Traditional asset allocation past use by date


Traditional asset allocation models have reached their ‘use-by date' and are no longer guaranteed to perform in the current economic climate and should be abandoned in favour of models that use alternative assets according to investment manager QIC.
QIC chief economist Matthew Peters said the stylised traditional asset allocation model, with 60 per cent growth assets and 40 per cent defensive assets, should be judged against its future effectiveness and would be likely to underperform in the current economic environment given its mix of equities and bonds.
"The future is rarely a simple extrapolation of the past and the traditional asset allocation model has reached its use-by date because a clutch of structural, economic and financial factors will inhibit future returns from listed equities and, in particular, sovereign bonds," Peters said.
According to Peters the real annual average return of a stylised 60/40 portfolio would fall from around four per cent to two per cent over the next five years driven by low bond market returns off the back of low but slowly rising interest rates which will lead to lower returns from bonds due to falling capital values.
Peter said QIC estimates equity returns would be sluggish as major markets in the US, Europe and Japan slowly returned to growth and stated that investors could increase equity allocation or consider increasing their portfolio's weighting to alternative assets to generate higher returns.
"Lowering the bond weighting from 40 per cent to 20 per cent and introducing alternatives to the portfolio with a weight of 20 per cent would result in our stylised portfolio generating a real annual average return of 3.5 per cent over the coming five years.
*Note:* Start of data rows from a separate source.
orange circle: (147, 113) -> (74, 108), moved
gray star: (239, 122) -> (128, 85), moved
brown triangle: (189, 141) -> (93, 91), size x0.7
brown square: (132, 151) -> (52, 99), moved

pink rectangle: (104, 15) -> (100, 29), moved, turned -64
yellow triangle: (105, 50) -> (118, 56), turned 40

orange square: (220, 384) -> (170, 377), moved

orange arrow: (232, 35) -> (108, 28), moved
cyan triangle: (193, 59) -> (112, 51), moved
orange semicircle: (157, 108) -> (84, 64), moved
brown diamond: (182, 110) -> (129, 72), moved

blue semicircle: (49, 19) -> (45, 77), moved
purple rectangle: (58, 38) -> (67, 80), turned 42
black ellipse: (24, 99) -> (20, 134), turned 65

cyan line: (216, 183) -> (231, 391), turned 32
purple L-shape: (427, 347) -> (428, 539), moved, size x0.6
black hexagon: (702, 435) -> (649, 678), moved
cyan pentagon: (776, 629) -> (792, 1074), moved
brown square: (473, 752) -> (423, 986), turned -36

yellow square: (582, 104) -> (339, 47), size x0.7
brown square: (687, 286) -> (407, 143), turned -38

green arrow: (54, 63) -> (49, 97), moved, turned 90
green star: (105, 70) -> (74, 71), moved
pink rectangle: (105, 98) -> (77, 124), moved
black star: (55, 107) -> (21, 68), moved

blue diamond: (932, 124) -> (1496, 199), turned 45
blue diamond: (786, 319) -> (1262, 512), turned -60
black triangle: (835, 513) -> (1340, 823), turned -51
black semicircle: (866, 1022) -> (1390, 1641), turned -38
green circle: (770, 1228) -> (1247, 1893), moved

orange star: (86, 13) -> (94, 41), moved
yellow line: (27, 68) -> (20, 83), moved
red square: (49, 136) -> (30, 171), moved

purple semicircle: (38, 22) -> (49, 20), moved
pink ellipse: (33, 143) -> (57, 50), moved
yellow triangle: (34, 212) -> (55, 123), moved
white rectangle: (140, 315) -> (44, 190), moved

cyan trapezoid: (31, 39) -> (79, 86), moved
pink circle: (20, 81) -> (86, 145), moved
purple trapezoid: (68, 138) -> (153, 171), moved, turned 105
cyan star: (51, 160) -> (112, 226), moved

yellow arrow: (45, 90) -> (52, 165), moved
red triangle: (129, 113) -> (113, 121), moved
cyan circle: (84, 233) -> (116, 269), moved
This shifts the stylised portfolio return closer to the real annual average four per cent return target," Peters said.
He also stated that while allocations to alternative assets has increased and then waned in the past investors can be confident of their ability to perform in the coming years given that low yield environments seem to entrenched and asset and liability matching strategies are gaining traction among investment managers.
“An upshot is that growing investor appetite for infrastructure and real estate, in concert with an ongoing low interest rate environment, should be supportive of valuations for some time.”